Muy pocas personas conocen realmente su patrimonio neto. El manejo correcto del efectivo exige una buena noción de la propia situación financiera en el presente. Para comenzar, calcule su patrimonio neto o prepare un balance general. Su patrimonio neto son sus activos menos sus pasivos. Vea nuestra Planilla de patrimonio neto.
¿Sus activos son mayores que sus pasivos? Si es así, no deje de maximizarlos. Controle, además, si tiene el tipo de deuda correcto: sin deuda en la tarjeta de crédito. ¿Sus deudas superan sus activos? Si es así, concéntrese en reducir la deuda con las actividades que encontrará más adelante en este curso.

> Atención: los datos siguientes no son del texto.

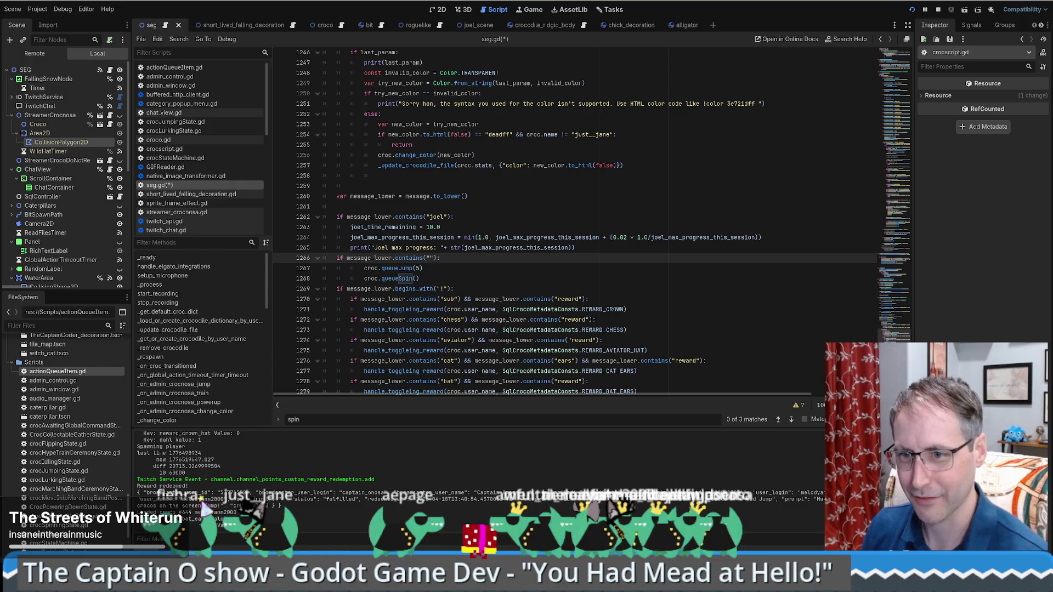
Make the branch condition match either the TonyCrocKickFlipTram or the TonyCrocKickFlip emote string
left_click(430, 257)
key("ctrl+z")
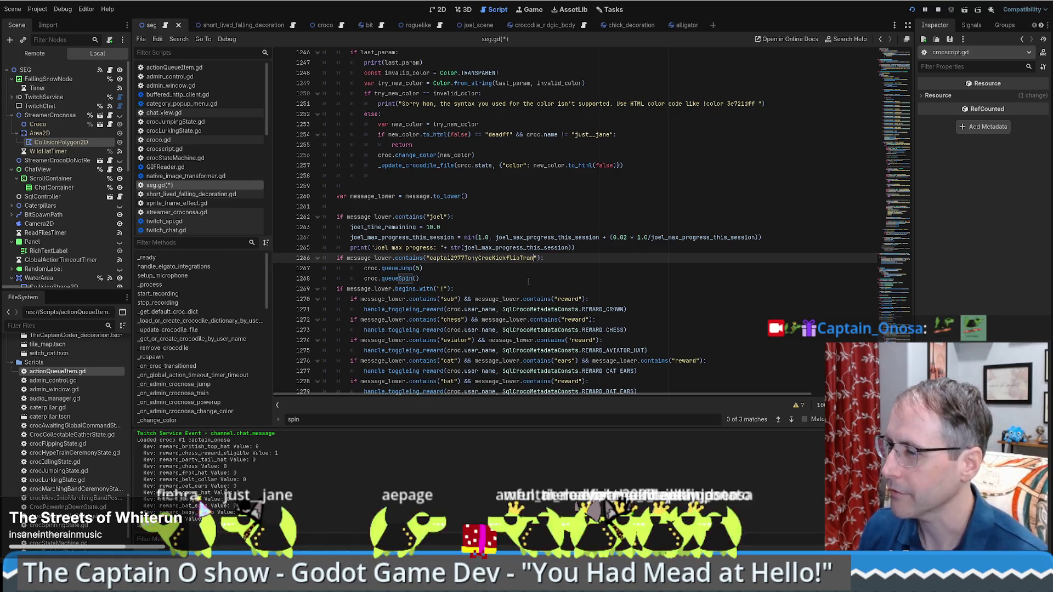
left_click_drag(542, 259, 347, 257)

¿Cuáles son sus hábitos de gasto? La clave para alcanzar las metas financieras es conocer los propios hábitos de gasto. Debe saber cuántos ingresos necesita mensualmente para pagar sus cuentas y mantener su nivel de vida. El modo en que gasta el dinero afecta su flujo de efectivo, lo cual es esencial al preparar el presupuesto. Prepare un estado de flujo de efectivo detallando sus gastos en nuestra Planilla de presupuesto.
Luego de completar el ejercicio de balance general y flujo de efectivo para determinar su situación actual, fíjese si desea realizar algún cambio. Identifique categorías en las que pueda gastar menos para incrementar sus ahorros e inversiones. Presupuestar hoy le ayudará a alcanzar sus metas mañana.
Complete el Informe rápido de panorama financiero para obtener respuestas.
En las próximas secciones, busque ideas para mejorar sus hábitos de gasto.
Ahora, veamos formas de ahorrar.
• ¿Este producto o servicio es esencial?
• ¿Puede arreglarse con una versión menos costosa y menos sofisticada del producto?
• ¿Usa más producto o servicio del que realmente necesita?
• ¿Compra a un precio competitivo?
• ¿Está gastando demasiado dinero en relación con su nivel de ingreso?
• ¿Cómo puede ahorrar más?
• ¿Sus actuales hábitos de gasto ponen en riesgo su futuro?
¿Cómo gasta su dinero en comparación con el estadounidense promedio? El estadounidense promedio paga el 32% de su ingreso en impuestos: federales, estatales, sobre las ventas, prediales y sobre el consumo. El área que le sigue es la vivienda y los gastos domésticos, que requieren casi un 17%. Actualmente, los ahorros se ubican en un 4%.